A quantidade de laços familiares é tão grande que o primeiro episódio traz uma árvore genealógica na parede da casa do sítio, na serra do Rio de Janeiro, onde se passa toda a série dirigida pelo Andrucha Waddington. A reunião de todos tem dois propósitos: comemorar o aniversário de setenta e nove anos do compositor e preparar o show de uma turnê na Europa estrelada pelos membros da família.
O fio condutor dos episódios é a construção do roteiro do show. Para isso, cada um dos presentes na casa tem que sugerir uma música e justificar sua escolha. Fica a cargo de Gil aceitar ou não a canção no set list. Os motivos das sugestões são atravessados por histórias familiares, pelas relações de cada um com os diferentes momentos da vida e da carreira, uma entrelaçada na outra, o que provoca sentimentos fortes em todos, inclusive em nós que estamos assistindo.
O tempo da vida desse artista vai se reconstruindo entre letras e músicas como um testemunho tanto pessoal como coletivo. História individual, familiar, geracional, questões sobre racismo, sobre política, tudo construído com o talento de quem fez e faz da canção uma grande arte. Um dia depois de assistir, ainda sob os efeitos do banho de bons sentimentos que nos deixa o documentário, pensei numa música do Gil que poderia ter sido sugerida e que talvez sintomaticamente não apareceu.

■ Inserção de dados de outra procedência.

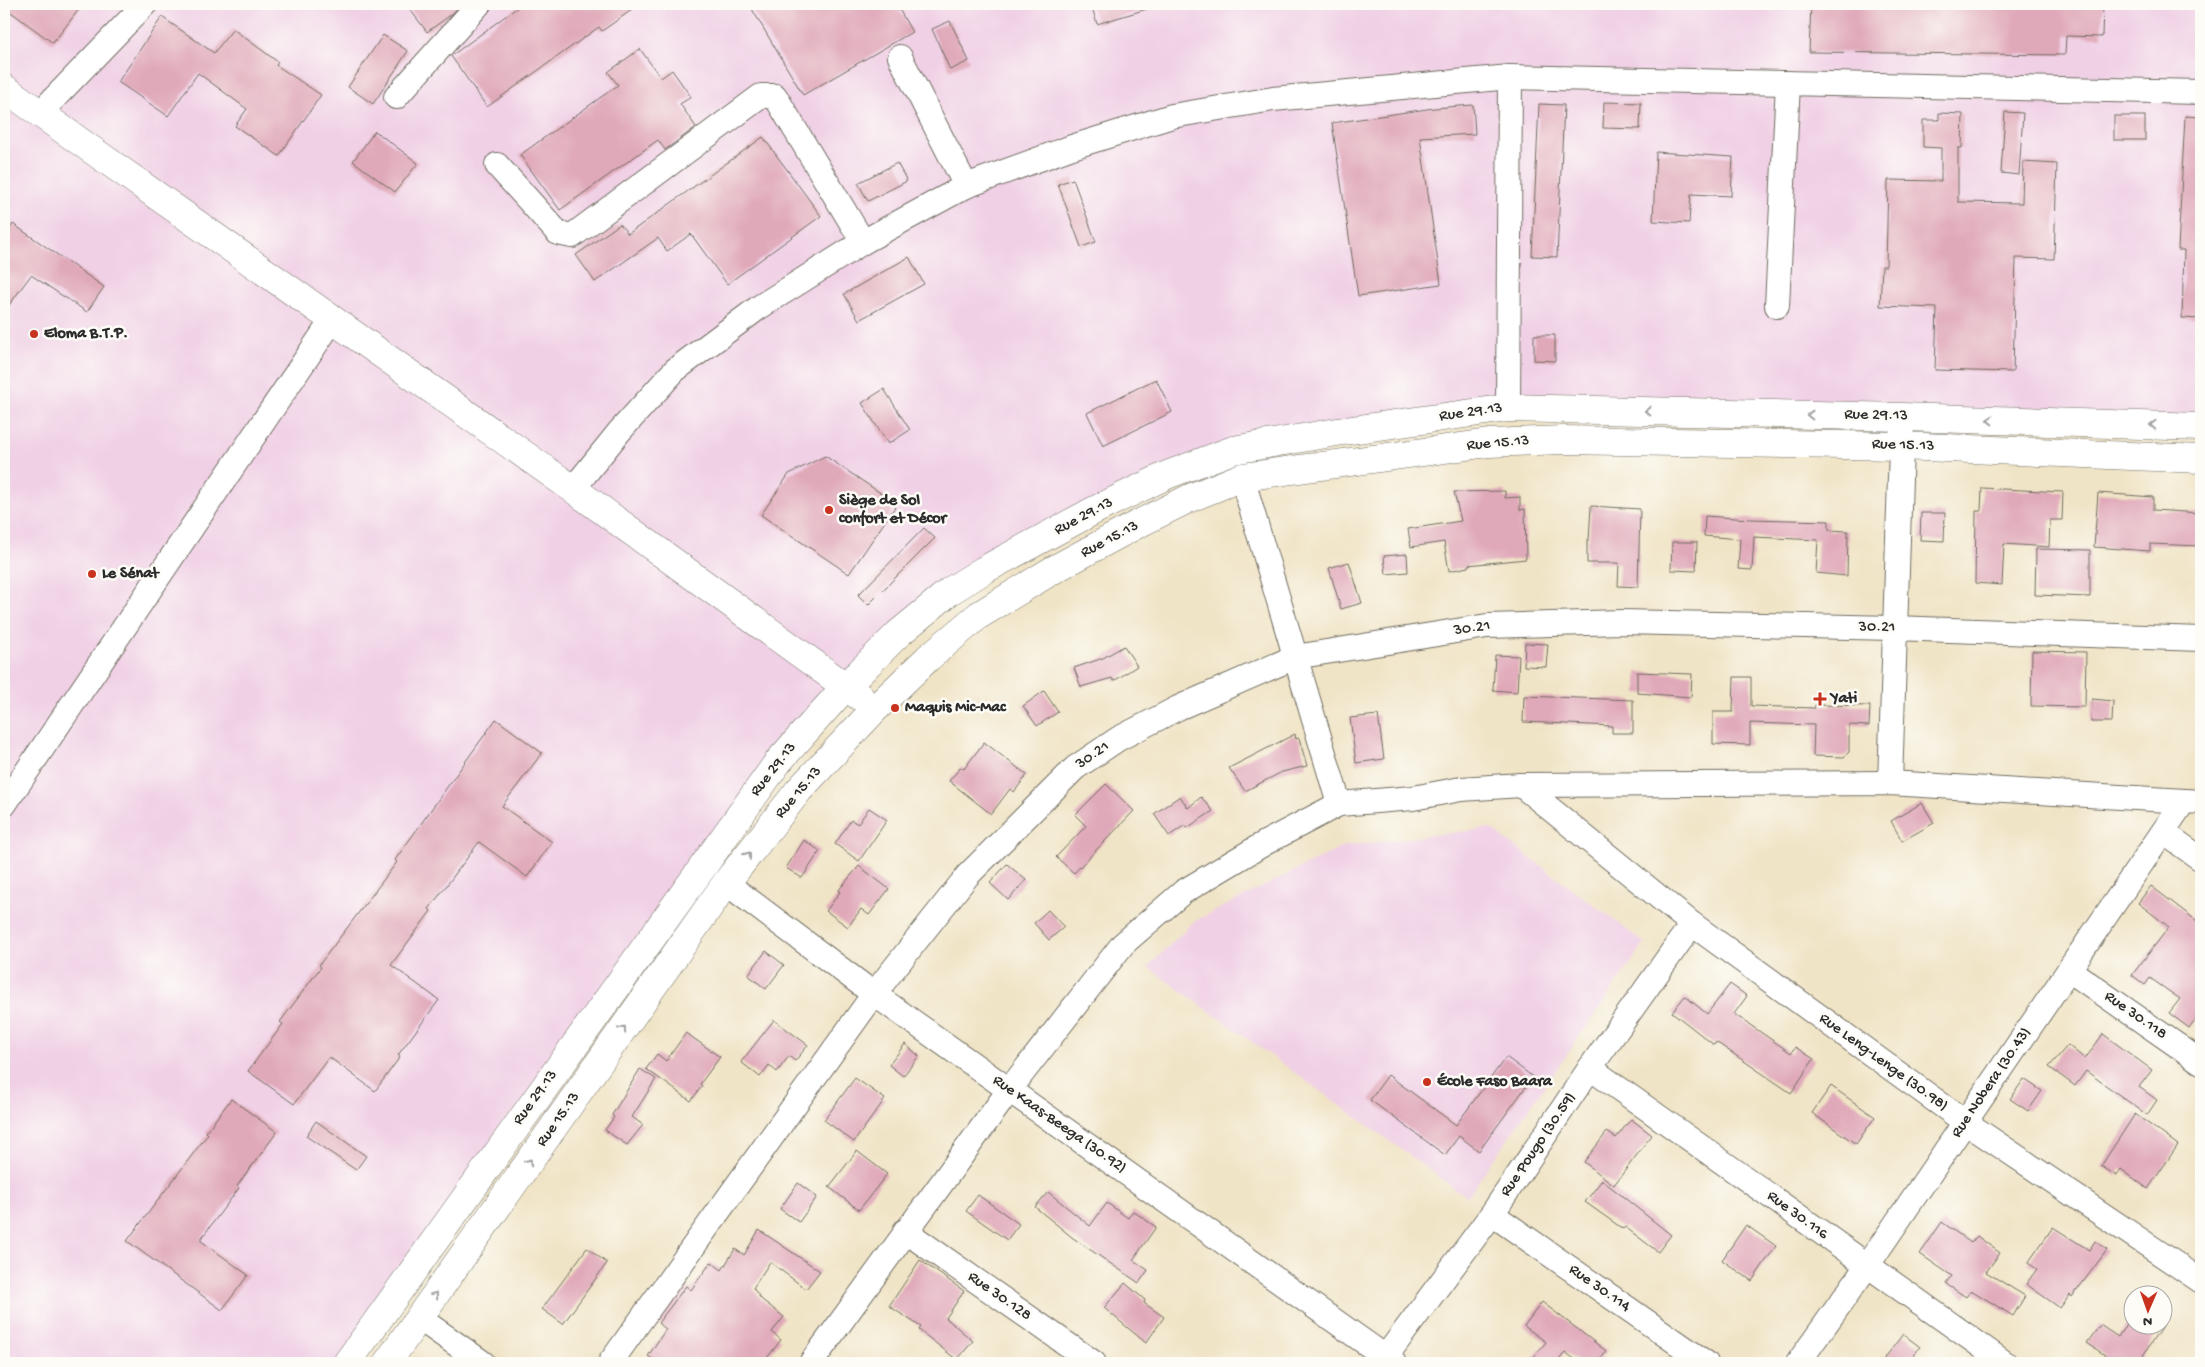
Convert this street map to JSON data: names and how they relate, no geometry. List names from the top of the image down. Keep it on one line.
{"streets":{"main road":["Rue 29.13","Rue 15.13"],"street":["30.21","Rue 30.118","Rue Leng-Lenge (30.98)","Rue Nobera (30.43)","Rue Kaas-Beega (30.92)","Rue Pougo (30.59)","Rue 30.116","Rue 30.114","Rue 30.128"]},"crossings":[["Rue 15.13","Rue Kaas-Beega (30.92)"],["30.21","Rue Kaas-Beega (30.92)"],["Rue 30.118","Rue Nobera (30.43)"],["Rue Leng-Lenge (30.98)","Rue Nobera (30.43)"],["Rue Leng-Lenge (30.98)","Rue Pougo (30.59)"],["Rue Nobera (30.43)","Rue 30.116"],["Rue Kaas-Beega (30.92)","Rue Pougo (30.59)"],["Rue Pougo (30.59)","Rue 30.116"],["Rue Pougo (30.59)","Rue 30.114"]],"places":{"other":["Eloma B.T.P.","Siège de Sol confort et Décor","Le Sénat","Maquis Mic-Mac","École Faso Baara"],"health":["Yati"]},"north":"bottom"}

É a canção Rebento, do disco “Realce”, de 1979. Digo sintomaticamente porque estão todos tão envolvidos nela que é compreensível que não tenham se lembrado de propor. A letra: “Rebento, substantivo abstrato/o ato, a criação, o seu momento/como uma estrela nova e o seu barato/que só sabe Deus lá no firmamento/Rebento, tudo que nasce é rebento/tudo que brota, que vinga, que medra/Rebento raro como flor na pedra/Rebento farto como trigo ao vento/Outras vezes rebento simplesmente, no presente do indicativo/ como a corrente de um cão furioso/como as mãos de um lavrador ativo/Às vezes mesmo perigosamente/como acidente em forno radioativo/Às vezes só porque fico nervoso, rebento/Às vezes somente porque estou vivo/Rebento, a reação imediata a cada sensação de abatimento/Rebento, o coração dizendo “bata!” a cada bofetão do sofrimento/Rebento, esse trovão dentro da mata e a imensidão do som desse momento”.
Toda a fertilidade de Gilberto Gil criando filhos e canções, que geram mais filhos e mais canções, tem em Rebento como um impulso chave de toda sua vida.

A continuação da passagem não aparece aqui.